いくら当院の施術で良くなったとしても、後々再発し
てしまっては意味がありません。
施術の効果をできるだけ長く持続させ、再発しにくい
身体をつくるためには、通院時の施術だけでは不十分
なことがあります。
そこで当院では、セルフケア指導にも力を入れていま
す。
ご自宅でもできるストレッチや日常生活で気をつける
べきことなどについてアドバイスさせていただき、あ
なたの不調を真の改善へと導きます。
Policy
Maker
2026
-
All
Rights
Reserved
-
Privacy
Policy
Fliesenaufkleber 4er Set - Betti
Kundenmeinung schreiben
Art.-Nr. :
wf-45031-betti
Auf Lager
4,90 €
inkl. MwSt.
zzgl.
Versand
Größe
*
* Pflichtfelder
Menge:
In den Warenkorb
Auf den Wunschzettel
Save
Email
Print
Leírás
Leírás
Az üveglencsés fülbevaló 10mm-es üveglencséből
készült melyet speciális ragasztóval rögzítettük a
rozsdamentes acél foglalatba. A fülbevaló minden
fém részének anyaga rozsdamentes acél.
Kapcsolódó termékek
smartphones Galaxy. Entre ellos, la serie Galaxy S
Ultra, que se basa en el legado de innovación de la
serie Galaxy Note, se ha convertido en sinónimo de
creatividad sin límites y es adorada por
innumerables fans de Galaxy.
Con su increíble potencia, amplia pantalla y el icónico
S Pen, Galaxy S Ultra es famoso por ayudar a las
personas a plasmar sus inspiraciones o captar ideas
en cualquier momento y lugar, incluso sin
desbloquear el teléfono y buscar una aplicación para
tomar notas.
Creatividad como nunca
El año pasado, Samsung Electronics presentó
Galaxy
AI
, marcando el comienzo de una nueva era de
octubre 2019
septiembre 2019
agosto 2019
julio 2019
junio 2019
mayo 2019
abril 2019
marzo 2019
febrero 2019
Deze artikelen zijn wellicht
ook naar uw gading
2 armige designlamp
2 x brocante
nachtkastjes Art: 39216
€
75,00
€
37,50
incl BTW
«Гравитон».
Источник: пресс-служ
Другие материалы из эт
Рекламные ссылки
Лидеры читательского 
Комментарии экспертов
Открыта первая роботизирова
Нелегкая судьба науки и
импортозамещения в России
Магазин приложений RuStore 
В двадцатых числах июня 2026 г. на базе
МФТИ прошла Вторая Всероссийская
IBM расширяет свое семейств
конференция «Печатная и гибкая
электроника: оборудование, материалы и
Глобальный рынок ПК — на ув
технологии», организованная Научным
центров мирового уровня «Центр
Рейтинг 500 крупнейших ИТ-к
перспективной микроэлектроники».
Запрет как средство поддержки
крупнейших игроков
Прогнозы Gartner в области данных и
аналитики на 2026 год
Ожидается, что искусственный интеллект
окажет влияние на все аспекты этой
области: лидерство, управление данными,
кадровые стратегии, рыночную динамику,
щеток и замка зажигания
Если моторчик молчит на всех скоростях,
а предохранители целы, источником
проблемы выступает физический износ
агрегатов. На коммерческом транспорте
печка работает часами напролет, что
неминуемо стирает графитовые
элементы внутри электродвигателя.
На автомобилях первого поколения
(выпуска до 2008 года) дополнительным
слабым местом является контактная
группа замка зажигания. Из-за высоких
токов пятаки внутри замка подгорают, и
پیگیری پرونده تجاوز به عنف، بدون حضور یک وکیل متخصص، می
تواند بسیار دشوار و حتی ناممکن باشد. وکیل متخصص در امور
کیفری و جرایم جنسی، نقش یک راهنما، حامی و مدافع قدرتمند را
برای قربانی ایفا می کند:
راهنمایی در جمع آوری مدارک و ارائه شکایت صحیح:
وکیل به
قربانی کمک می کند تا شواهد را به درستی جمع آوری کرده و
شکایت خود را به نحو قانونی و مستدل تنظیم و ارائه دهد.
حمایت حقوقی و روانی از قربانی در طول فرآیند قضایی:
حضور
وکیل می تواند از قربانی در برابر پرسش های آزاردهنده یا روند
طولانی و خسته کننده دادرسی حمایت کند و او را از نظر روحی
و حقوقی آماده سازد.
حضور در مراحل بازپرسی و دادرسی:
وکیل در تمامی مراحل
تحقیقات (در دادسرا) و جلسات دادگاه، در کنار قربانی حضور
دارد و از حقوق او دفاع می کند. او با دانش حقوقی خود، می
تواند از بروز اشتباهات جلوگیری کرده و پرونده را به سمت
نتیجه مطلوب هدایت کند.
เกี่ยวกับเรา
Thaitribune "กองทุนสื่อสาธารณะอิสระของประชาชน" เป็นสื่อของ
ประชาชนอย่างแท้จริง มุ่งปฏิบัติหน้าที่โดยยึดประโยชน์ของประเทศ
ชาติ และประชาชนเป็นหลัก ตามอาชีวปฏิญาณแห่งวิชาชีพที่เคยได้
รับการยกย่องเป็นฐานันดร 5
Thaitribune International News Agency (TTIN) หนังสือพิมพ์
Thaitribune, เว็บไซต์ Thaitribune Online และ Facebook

──────────

Problem to solve | Please give back exactly the lines of this listing beginning at the line with "برای قربانی ایفا" and ending with the line with "وکیل در تمامی مراحل", both included, and nothing else.

Exercise output |
برای قربانی ایفا می کند:
راهنمایی در جمع آوری مدارک و ارائه شکایت صحیح:
وکیل به
قربانی کمک می کند تا شواهد را به درستی جمع آوری کرده و
شکایت خود را به نحو قانونی و مستدل تنظیم و ارائه دهد.
حمایت حقوقی و روانی از قربانی در طول فرآیند قضایی:
حضور
وکیل می تواند از قربانی در برابر پرسش های آزاردهنده یا روند
طولانی و خسته کننده دادرسی حمایت کند و او را از نظر روحی
و حقوقی آماده سازد.
حضور در مراحل بازپرسی و دادرسی:
وکیل در تمامی مراحل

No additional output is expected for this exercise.